Isothermal H 2 desorption kinetics from Si(100) 2 × 1: dependence on disilane and atomic hydrogen precursors

Abstract

Isothermal H 2 desorption kinetics from the Si(100)2 × 1 surface were studied using laser-induced thermal desorption (LITD) techniques. Disilane (Si 2H 6) and atomic hydrogen were used as the hydrogen precursors. Atomic hydrogen deposits only hydrogen adatoms and H 2 subsequently desorbs from a nearly atomically flat Si(100)2 × 1 surface. Disilane deposits both hydrogen and silicon adatoms that may produce an atomically rough Si(100) surface. This surface roughening with silicon adatoms simulates silicon chemical vapor deposition and may affect the H 2 desorption kinetics. The isothermal LITD studies revealed first-order H 2 desorption kinetics for both precursors.

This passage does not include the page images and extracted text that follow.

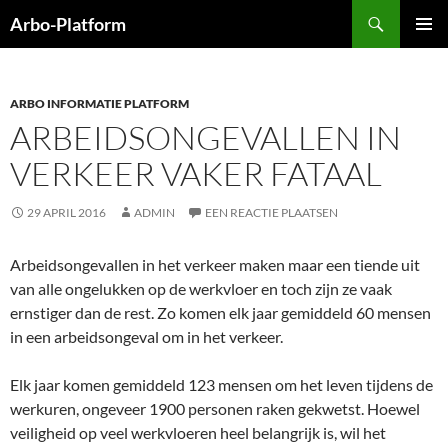
Ga
Zoeken
Arbo-Platform
naar
PRIMAI
de
MENU
inhoud
ARBO INFORMATIE PLATFORM
ARBEIDSONGEVALLEN IN
VERKEER VAKER FATAAL
29 APRIL 2016
ADMIN
EEN REACTIE PLAATSEN
Arbeidsongevallen in het verkeer maken maar een tiende uit
van alle ongelukken op de werkvloer en toch zijn ze vaak
ernstiger dan de rest. Zo komen elk jaar gemiddeld 60 mensen
in een arbeidsongeval om in het verkeer.
Elk jaar komen gemiddeld 123 mensen om het leven tijdens de
werkuren, ongeveer 1900 personen raken gekwetst. Hoewel
veiligheid op veel werkvloeren heel belangrijk is, wil het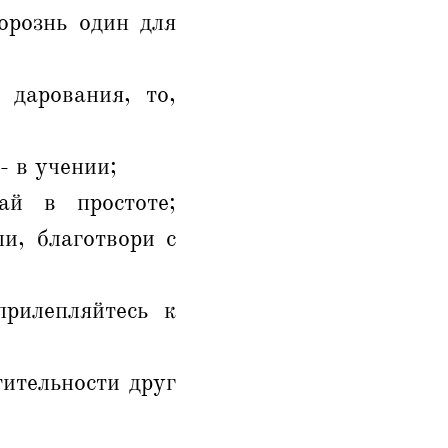
орознь один для
 дарования, то,
- в учении;
ай в простоте;
ли, благотвори с
прилепляйтесь к
тительности друг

An activation barrier of E d = 57.2 ± 2.6 kcal/mol and a pre-exponential factor of v d = 2.21 × 10 15±1 s -1 were measured for the atomic hydrogen precursor. An activation barrier of E d = 54.3 ± 2.3 kcal/mol and a pre-exponential factor of v d = 2.32 × 10 14±1 s -1 were determined for the disilane precursor. Within the experimental error, the isothermal H 2 desorption kinetics were not significantly affected by the hydrogen source. The similar desorption kinetics are attributed to the surface mobility of the silicon adatoms deposited with disilane. The silicon adatoms can either diffuse to nearby step edges or form Si(100)2 × 1 islands on the underlying Si(100)2 × 1 surface. The first-order H 2 desorption kinetics are explained by the concerted desorption of H 2 from two hydrogen atoms prepaired on the same silicon dimer on the Si(100)2 × 1 surface.